Ils déposèrent leurs valises dans leurs chambres respectives avant de suivre la maîtresse des lieux pour une visite guidée de l’hôtel. La vénérable bâtisse centenaire avait été rénovée avec goût quelques années plus tôt. Son charme traditionnel écossais avait été enrichi de tout le confort moderne dans l’espoir de faire de l’établissement l’un des plus luxueux de la région. Après avoir arpenté les couloirs, Margot, l’avocat et l’aimable Madame Mackay se retrouvèrent attablés dans la dining room du rez-de-chaussée entièrement vide en cette fin d’hiver. Dès son entrée, le regard de Margot fut attiré sur la seconde moitié de la pièce où deux immenses canapés et des fauteuils clubs imposants permettaient aux pensionnaires de profiter de la verrière et de sa vertigineuse vue sur l’océan en contrebas, le tout organisé autour d’une cheminée en pierre dans laquelle un feu crépitait doucement. L’ambiance chaleureuse et rassurante était un appel à la détente, un cocon pensé pour permettre aux habitants d’oublier le vent, la pluie et leurs tracas. Même l’air de jazz diffusé en sourdine depuis la platine vinyle qui trônait sur le buffet, contribuait à apaiser les âmes les plus angoissées.
Après les avoir généreusement nourris et abreuvé Margot d’informations touristiques sur la région, Moira était maintenant affairée à servir le thé en chantonnant. L’avocat, qui avait abandonné sa tenue formelle pour un simple polo à manches longues et un jean, finissait sa bière brune avec nonchalance, adossé au fond de son siège.
— Comment vont les affaires Moira ? Toujours pas prête à vendre ? demanda-t-il sur un air de connivence.
— Tout va très bien Neil, je te remercie. Il me reste encore quelques années avant de songer à céder le B&B, et comme tu le sais, tu n’es pas en haut de ma liste ! taquina-t-elle avant de se tourner vers Margot dont elle avait remarqué l’expression de surprise. Cet ambitieux Neil Hamilton est un enfant du pays voyez-vous Miss Gilliatt. Après s’être exilé pour réussir, il ne rêve plus que d’une chose : revenir sur ses terres natales et s’offrir le fleuron du tourisme de Durness pour nous époustoufler avec sa fortune.
Les deux compères rirent de bon cœur et échangèrent quelques souvenirs communs pendant que Margot sirotait son thé infusé à la perfection, les yeux dans le vague en écoutant d’une oreille leur joyeuse conversation.

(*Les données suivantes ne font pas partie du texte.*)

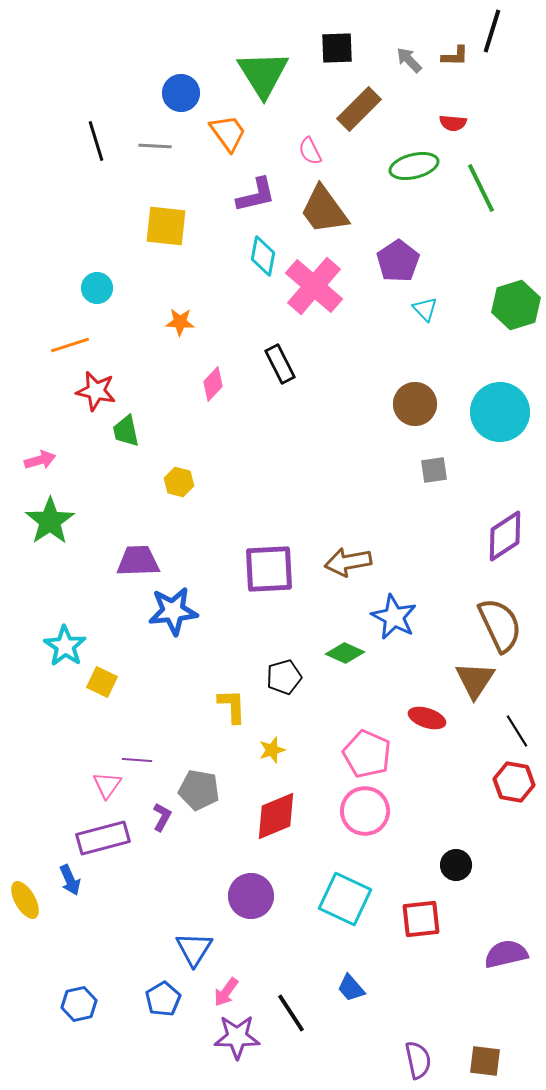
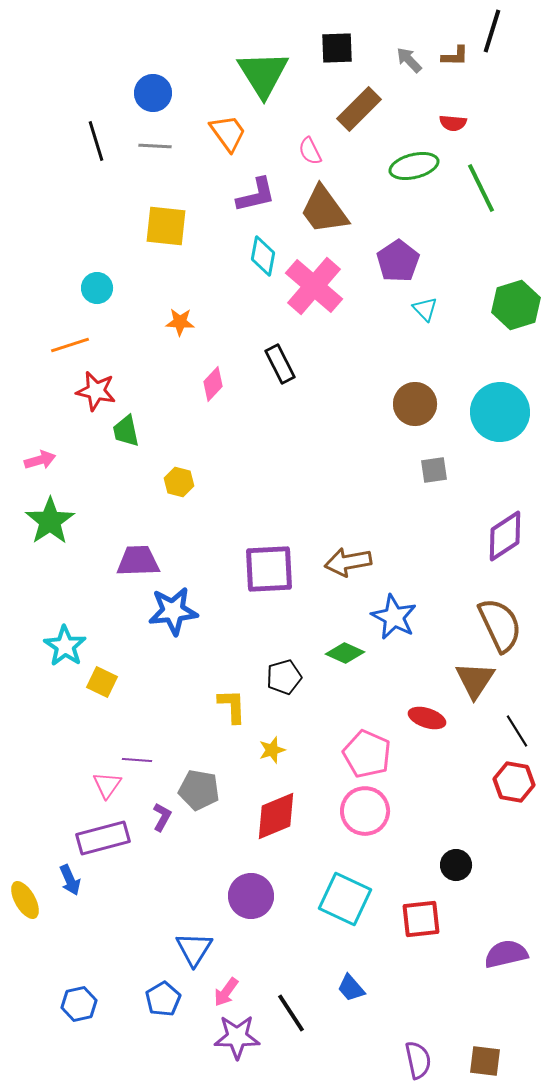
blue circle at (181, 93): moved 28 px left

L’estomac plein, enveloppée dans la douce senteur du feu de cheminée, Margot s’autorisa un soupir d’aise qui n’échappa pas à son hôte.
— Je suis heureuse d’avoir un peu de compagnie, déclara la logeuse en lui tapotant affectueusement le genou. Le B&B est trop souvent vide à cette saison.
— Et il ne tient qu’à toi Moira de donner envie à Miss Gilliatt de prolonger son séjour, plaisanta Neil Hamilton.
— Mon cher Neil, l’hospitalité des Highlanders n’est plus à démontrer, tu le sais bien. Et puis qui aurait envie de vivre ailleurs alors que la nature nous bénit chaque jour de ses beautés, ajouta-t-elle en pointant la baie vitrée.
Dehors de lourds nuages noirs s’étaient accumulés au-dessus de l’océan couleur de plomb, et un vent violent annonciateur de tempête couchait la végétation avec force. Margot chercha des traces d’ironie sur le visage de l’hôtelière, mais ne trouva dans son regard clair qu’apaisement et plénitude.
— Bien dit ! admit l’avocat en faisant mine de trinquer. Reprenez des forces ce soir Miss, car demain aux aurores, je vous emmène découvrir le lieu qui changera votre vie.